I picked up the mask, and put it over my face. She regarded me with a raised eyebrow and said, "You do realize that if you were a character in one of your own novels, you'd be about to die right now?"
Turned out the elastic loop had come loose. So I reconnected it, and it's remained there quietly ever since. No bumps, thuds, or bangs, and the only bad smells are when my dog decides to roll in Eau de Dead Squirrel and then comes to take a nap in my office.
Anyhow, all of this is just to say that if I'd found the Crone of the Catskills, I'd probably have taken it home, too. The hikers who found her donated the Crone to the Traveling Museum of the Paranormal and Occult, and even afterwards it continued to do spooky stuff. The Museum's owners, Dana Matthews and Greg Newkirk, report that after the Crone was obtained, furniture was found knocked over, there was the "smell of fetid pond water," and more than once they opened the place up in the morning to find small muddy footprints on the floor leading to and from the case the Crone occupied.
The Crone of the Catskills
So far, so good. But the next thing that happened I have to admit I find a little baffling. A pair of paranormal researchers, Karl Pfeiffer and Connor Randal, decided that it'd be a good idea to use a 3-D printer to make a replica of the Crone.

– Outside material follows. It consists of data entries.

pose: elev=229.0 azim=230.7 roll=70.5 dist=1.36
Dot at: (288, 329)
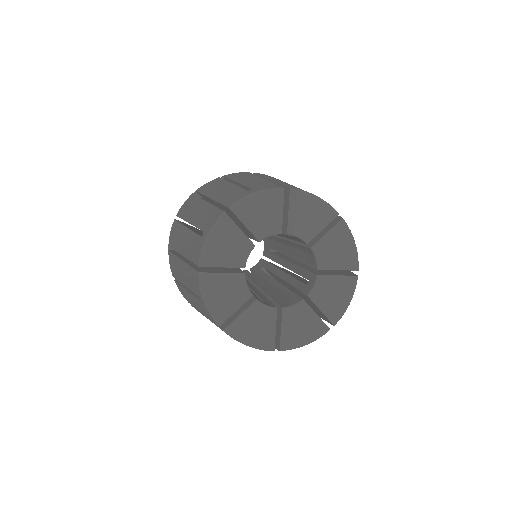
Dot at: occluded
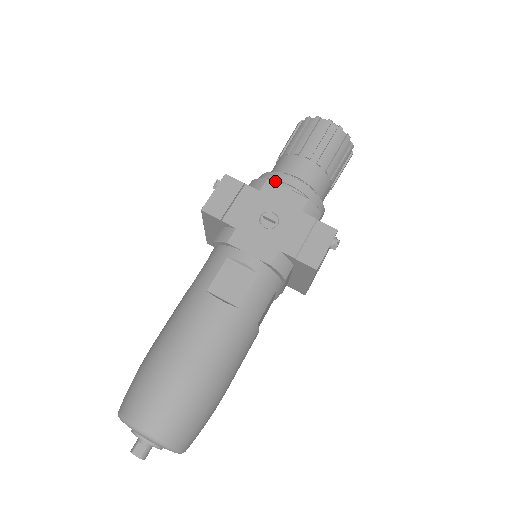
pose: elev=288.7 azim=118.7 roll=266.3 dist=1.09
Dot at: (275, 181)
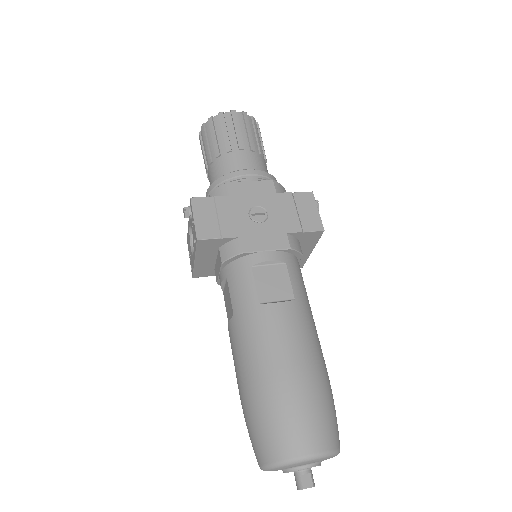
Dot at: (233, 182)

Havoc ensued. The printer malfunctioned and a part of it "melted." Other equipment broke down, or went missing entirely. People in the room with the replica reported "a sense of dread" coming from the thing, and a "burning sensation" from touching it.
So apparently, the 3-D printer hadn't just copied the Crone's appearance, it had also copied its ghostly hanger-on.
Now, as a diehard skeptic, it's to be expected that I think this sounds a little silly. But allow me to ask any true believers in the studio audience: how exactly could this work?
I mean, even if you accept that an object can be imbued with a "force" (whatever that means), isn't the usually accepted explanation that it's tied to the object itself? If you made a copy of the object, you wouldn't expect a piece of the "force" to get knocked loose and attach itself to the replica. Or at least, I wouldn't. I didn't think that 3-D printers could make copies of ghosts, you know?
Which, honestly, is a good thing. Just think of what would happen if you put a 3-D printer in a haunted house, and the ghosts got a hold of it and started duplicating themselves. In short order, you'd have what paranormal researchers call "a shitload of ghosts." It'd be a catastrophe, much like what happened in the Lost in Space episode "The Space Destructors," wherein Dr. Smith created an android who then began to create more androids, which was especially awful because the machine was programmed to make them look like Dr. Smith, or at least a reasonable facsimile thereof.
I might even see if I can make a replica of my mysterious Mardi Gras mask, and we can do a swap. I have to warn you, though, that the mask's antics are even less impressive than the Crone's. "Falling on the floor once in four years" is really not that much of a superpower.